=== Supplied passage ===
+---+
The next thing you will need to include is a sample menu. Be sure to highlight both your food and drink options. Because the menu is central to your restaurant in general and to its brand, you should put substantial effort into this part of the business plan. Don’t just list everything out—get as close to a full-fledged menu as you can. Include enticing descriptions and use a smartly designed format. This is a place to splurge on the help of a design professional if necessary.

3. The Team

From servers to management and partners, you’ll want to include an outline of exactly how many people and what positions you will need to make your restaurant run. Be sure to pay particular attention to the composition and structure of your management team. These are the key people that can make or break your success. Partners and investors will want to see that you’ve thoroughly thought through how your restaurant will be run and the people who will carry out your plan.
+---+
(Extracted data entries)
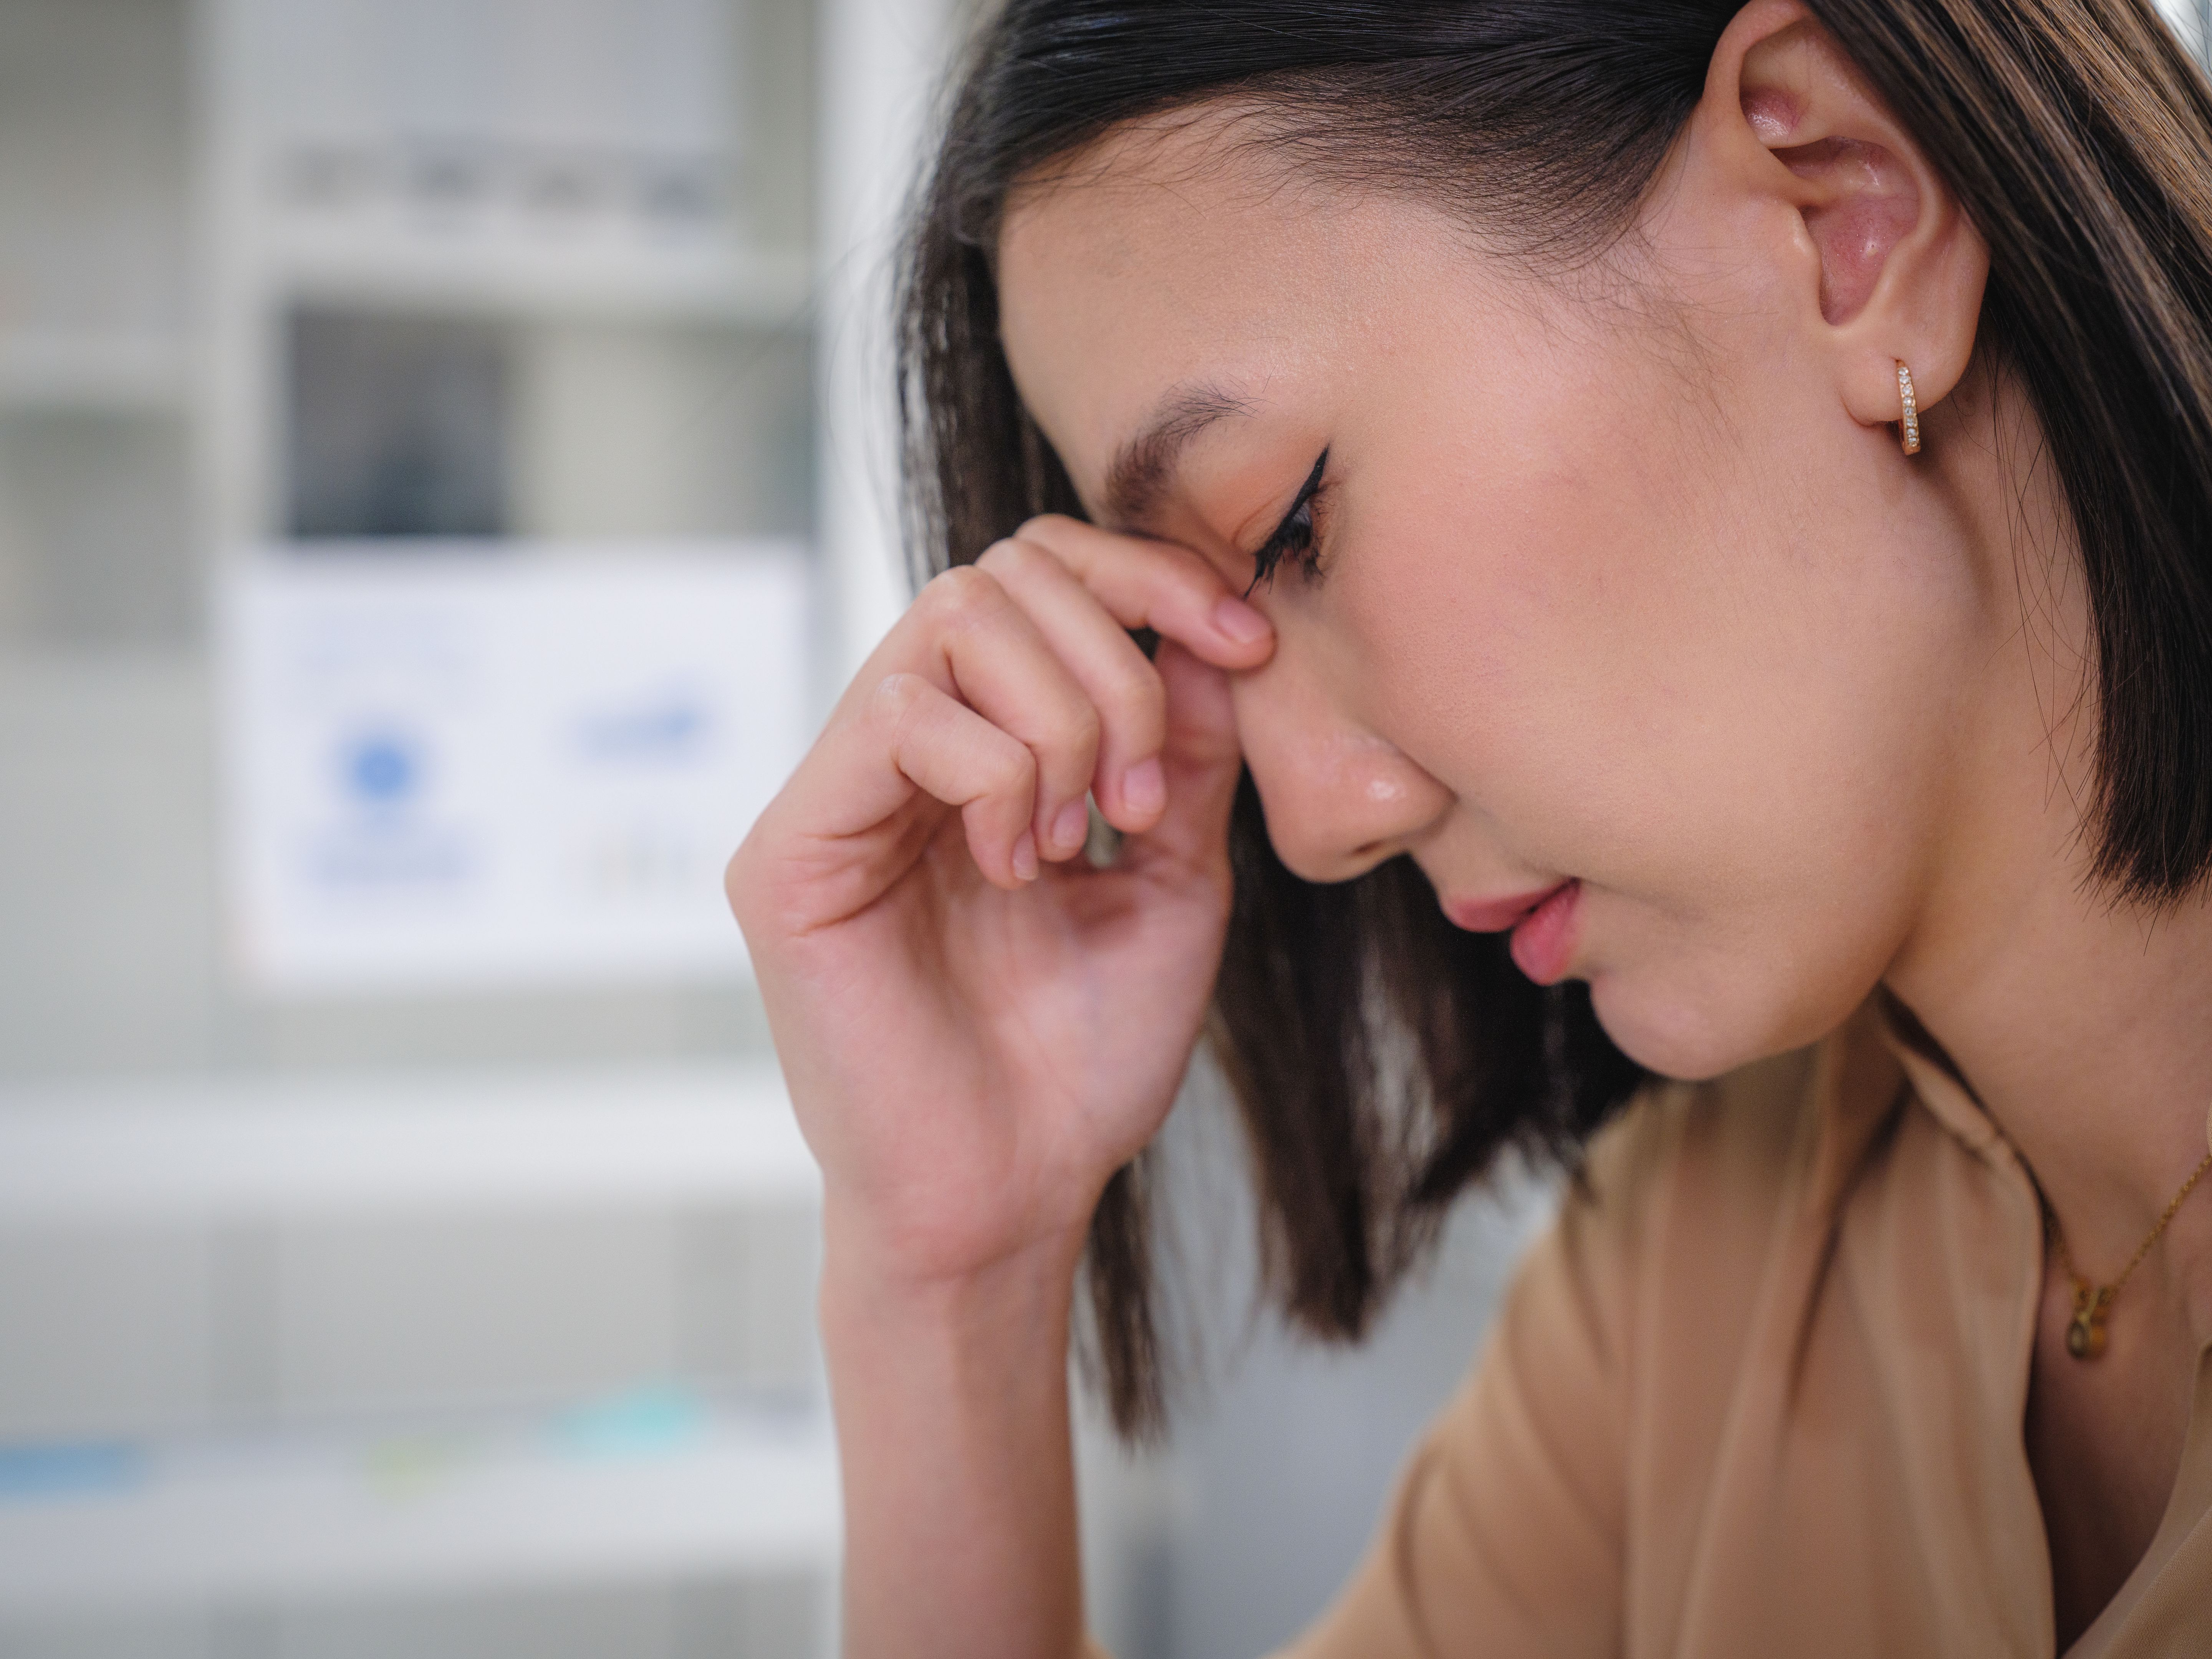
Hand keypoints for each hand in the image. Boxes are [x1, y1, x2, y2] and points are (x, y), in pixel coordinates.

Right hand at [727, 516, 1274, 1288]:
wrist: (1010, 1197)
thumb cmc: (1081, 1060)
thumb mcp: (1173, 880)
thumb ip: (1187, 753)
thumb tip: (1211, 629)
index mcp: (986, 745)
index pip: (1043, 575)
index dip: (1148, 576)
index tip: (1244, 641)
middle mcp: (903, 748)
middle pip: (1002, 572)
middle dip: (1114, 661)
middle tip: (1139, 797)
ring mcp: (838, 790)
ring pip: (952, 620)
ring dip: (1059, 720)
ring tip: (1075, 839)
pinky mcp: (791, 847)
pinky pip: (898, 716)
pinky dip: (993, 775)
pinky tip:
+---+
=== Check your understanding ===
(a) In the restaurant business plan passage, which two kinds of options should the sample menu highlight?
(b) Reproduce word for word the portion of the restaurant business plan passage that begins with the words containing "3. The Team" and ends with "out your plan.".

=== Your written answers ===
(a) Food and drink options.

(b)
3. The Team

From servers to management and partners, you’ll want to include an outline of exactly how many people and what positions you will need to make your restaurant run. Be sure to pay particular attention to the composition and structure of your management team. These are the key people that can make or break your success. Partners and investors will want to see that you’ve thoroughly thought through how your restaurant will be run and the people who will carry out your plan.